BubblyNarwhal
BubblyNarwhal

Weekend rant- suggestions or feedback

Ranting here as i don’t like to share my problems issues with anyone.

We were friends in college. Over time, I slowly started falling for her. For a year, I kept it all inside — the feelings, the hope, the silent affection. Then one day, I couldn’t hold it anymore. I sent her a long text pouring out everything I felt for her.

She replied saying she didn’t feel the same. Maybe not now, maybe not ever. But at that time, she was also dating someone else. That relationship didn’t last, but through all of it, I stayed. I was there for her in every phase of her life — her highs, her lows, her breakdowns, her celebrations. I was just… there.

She never gave me false promises, but sometimes she’d say things or behave in ways that made me feel like maybe, just maybe, there’s a chance. And I held on to that “maybe” longer than I should’ve.

Later on, I saw her get closer to others. She started hanging out more with a new circle. Eventually, she got into another relationship. College ended. Life moved on.

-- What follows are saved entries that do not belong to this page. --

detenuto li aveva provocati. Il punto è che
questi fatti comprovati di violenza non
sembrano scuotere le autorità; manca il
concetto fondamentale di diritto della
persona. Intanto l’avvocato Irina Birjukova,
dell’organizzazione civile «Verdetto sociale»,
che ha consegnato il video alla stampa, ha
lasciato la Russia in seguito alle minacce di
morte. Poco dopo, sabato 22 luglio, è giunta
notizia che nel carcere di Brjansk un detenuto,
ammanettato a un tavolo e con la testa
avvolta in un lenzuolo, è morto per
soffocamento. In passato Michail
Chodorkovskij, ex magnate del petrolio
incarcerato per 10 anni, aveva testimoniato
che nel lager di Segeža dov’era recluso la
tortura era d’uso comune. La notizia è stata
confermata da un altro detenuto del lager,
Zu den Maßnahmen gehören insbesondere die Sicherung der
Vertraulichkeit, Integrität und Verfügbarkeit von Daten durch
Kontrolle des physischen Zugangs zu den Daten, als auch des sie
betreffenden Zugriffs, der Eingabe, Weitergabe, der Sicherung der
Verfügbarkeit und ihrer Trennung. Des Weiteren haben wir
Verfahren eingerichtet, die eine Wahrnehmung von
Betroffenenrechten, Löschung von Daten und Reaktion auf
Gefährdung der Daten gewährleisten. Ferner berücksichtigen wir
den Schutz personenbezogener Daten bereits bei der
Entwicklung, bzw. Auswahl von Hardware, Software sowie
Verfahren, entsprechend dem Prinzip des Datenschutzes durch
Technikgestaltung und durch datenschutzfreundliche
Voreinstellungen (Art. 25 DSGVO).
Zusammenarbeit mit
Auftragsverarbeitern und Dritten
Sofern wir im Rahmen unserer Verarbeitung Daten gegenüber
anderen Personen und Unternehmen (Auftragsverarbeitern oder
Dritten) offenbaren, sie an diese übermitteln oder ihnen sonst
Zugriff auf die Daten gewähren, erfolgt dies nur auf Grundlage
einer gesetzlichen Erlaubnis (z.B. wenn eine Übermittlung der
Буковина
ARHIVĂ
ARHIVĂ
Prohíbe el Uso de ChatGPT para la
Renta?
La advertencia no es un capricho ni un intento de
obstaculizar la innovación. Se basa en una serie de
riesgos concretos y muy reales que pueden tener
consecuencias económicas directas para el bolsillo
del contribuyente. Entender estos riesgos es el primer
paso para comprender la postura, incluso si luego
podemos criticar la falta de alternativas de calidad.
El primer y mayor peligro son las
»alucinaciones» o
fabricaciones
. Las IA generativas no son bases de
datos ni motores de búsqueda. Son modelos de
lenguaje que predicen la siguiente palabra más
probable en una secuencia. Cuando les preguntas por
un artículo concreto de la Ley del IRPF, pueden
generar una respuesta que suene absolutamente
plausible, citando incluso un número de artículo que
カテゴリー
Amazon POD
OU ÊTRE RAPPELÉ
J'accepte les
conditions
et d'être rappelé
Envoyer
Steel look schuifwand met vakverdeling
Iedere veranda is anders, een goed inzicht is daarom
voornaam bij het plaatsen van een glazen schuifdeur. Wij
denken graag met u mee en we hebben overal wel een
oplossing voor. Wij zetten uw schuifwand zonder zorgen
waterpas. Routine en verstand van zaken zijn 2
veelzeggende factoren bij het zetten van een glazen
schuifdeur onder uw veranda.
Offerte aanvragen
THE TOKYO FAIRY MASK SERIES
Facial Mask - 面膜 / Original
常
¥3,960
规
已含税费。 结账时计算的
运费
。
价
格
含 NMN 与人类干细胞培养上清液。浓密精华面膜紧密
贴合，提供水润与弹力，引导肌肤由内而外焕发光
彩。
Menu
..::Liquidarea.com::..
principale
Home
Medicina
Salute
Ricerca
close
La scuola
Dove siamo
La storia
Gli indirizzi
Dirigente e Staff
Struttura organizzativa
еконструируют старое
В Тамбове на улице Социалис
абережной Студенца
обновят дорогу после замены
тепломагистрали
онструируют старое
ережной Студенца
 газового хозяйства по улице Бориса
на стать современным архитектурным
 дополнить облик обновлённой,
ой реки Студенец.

I met her again after two years through a mutual friend, and honestly, all those feelings rushed back. The nostalgia hit hard. We reconnected. She had gone through a breakup and we started talking again — even about feelings. Sometimes it felt like she also wanted something more. But then I found out she had met her ex again… and still had feelings for him.

Even then, I stayed. I consoled her. I stood by her. Whenever she felt lonely, I was there. We went out, watched movies, spent time — and yet I was never more than “just a friend.” She never said she liked me, never made a move, and honestly, I don’t think she ever saw me the way I saw her.

And I don’t even blame her. I think I was just too available. Maybe that made it easy to take me for granted — not intentionally, not to hurt me, but just because I never gave her a reason to miss me.

We still talk. We still meet. But I’ve started accepting it now… I was just a comfort space. A fallback. A gap filler.

And I don’t know how to let go completely when I’ve given so much of myself to someone who never really asked for it.

If anyone’s been in a similar situation — how do you walk away from something that was never yours, but still took everything from you?

26d ago
Talking product sense with Ridhi
9 min AI interview5 questions
Round 1 by Grapevine
DancingCoconut
DancingCoconut

You need to walk away with the understanding that she simply cannot return the feelings you have for her, not in the way you hope, not with the same depth or intensity. It’s a truth you must accept. Holding on will only deepen your pain and cloud your clarity. Let her go-not just physically, but emotionally and mentally. Release the idea of what could have been, and make space for healing, for growth, and eventually, for someone who can meet you where you are with equal love and intention🙃

DizzyPotato
DizzyPotato

cut off from her and move on...you will get better options. Acceptance is the key. Focus on your career or find a new hobby to keep yourself busy.

BubblyNarwhal
BubblyNarwhal

I stay with her because I feel she needs someone someone to be there, to listen, to care. Deep down, I know I’m emotionally attached to her, maybe more than I should be. I know I need to let go of this attachment, but every time I think about her being in pain or feeling alone, I just can’t bring myself to walk away.

GigglyBanana
GigglyBanana

Bhai bolde. Darta hai kya? Long term me this the best. Never lie to yourself. Trust your gut feeling and go for it. Baki RR ke liye to dost hai hi😅

BubblyNarwhal
BubblyNarwhal

Boldu mtlb cut off krdun? Wohi no contact
Kyuki feelings ka toh usko pata he hai baki rahi baat maindoston se ni share kr pata ye sab isliye yahn post krdia🤣

BubblyPancake
BubblyPancake

Bhai
Tell her ki Main dost nai reh sakta as I have feelings,
Tell her ki she need to make a decision. Bolo ki I want you and don’t want to betray you as friend,
For you it is important .

Agar wo haan nai karti hai to thats the truth. Kabhi to usko jana hi tha..

But at least you make it clear..

Once you have a closure - you can concentrate on career / life whatever you want

Uske jaane ka darr hoga but agar wo haan nai karti hai to waise bhi jaayegi… Jitna late jayegi utna pain jyada hoga , Trust me …

BubblyNarwhal
BubblyNarwhal

I stay with her as i think she needs someone and is alone and needs someone to listen to, maybe i am emotionally attached deeply to her, this emotional attachment i should let go, i know i have to but then thinking about she in pain i can’t!

JazzyKoala
JazzyKoala

I would suggest that you find a 🏆 arm 🍬 and check what's her reaction.

In my long experience, female's of the species tend to react differently when there is competition

Let us know the results

BubblyNarwhal
BubblyNarwhal

I should better focus on career now

BubblyDumpling
BubblyDumpling

Bhai tujhe dustbin ki tarah use kar rahi. chutpaglu chutiya banna band kar

PrancingMuffin
PrancingMuffin

Increase your options. You will find reason to give your heart again. Prioritize self. Make yourself a purpose.